**What you are asked to do:** Whatever pictures appear, omit them, and repeat the data below exactly.

**Supplied information:**
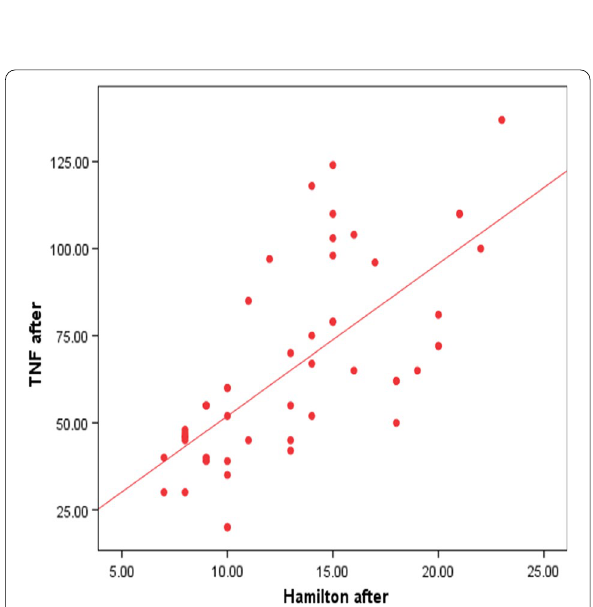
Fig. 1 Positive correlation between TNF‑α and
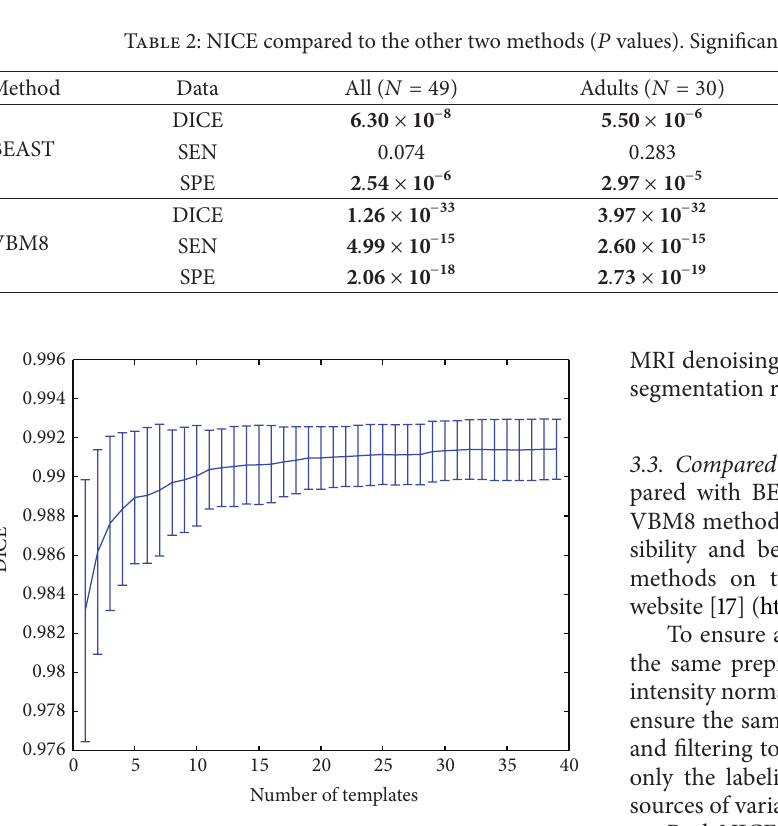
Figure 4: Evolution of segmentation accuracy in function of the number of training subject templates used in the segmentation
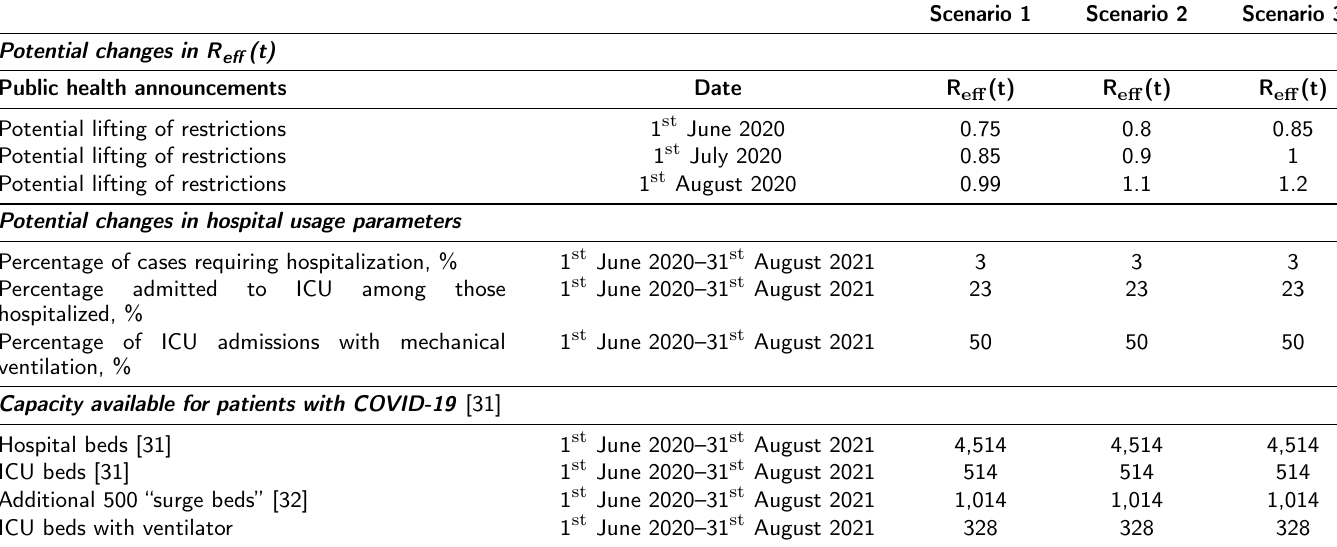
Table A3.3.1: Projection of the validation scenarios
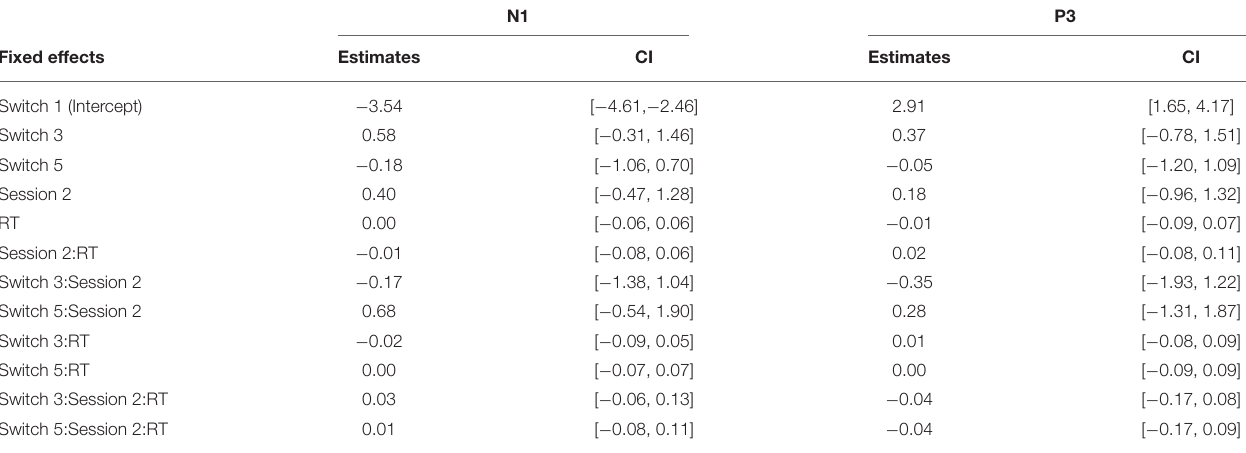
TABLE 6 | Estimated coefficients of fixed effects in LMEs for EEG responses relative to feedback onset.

**Output below:**
Fig. 1 Positive correlation between TNF‑α and
Figure 4: Evolution of segmentation accuracy in function of the number of training subject templates used in the segmentation
Table A3.3.1: Projection of the validation scenarios
TABLE 6 | Estimated coefficients of fixed effects in LMEs for EEG responses relative to feedback onset.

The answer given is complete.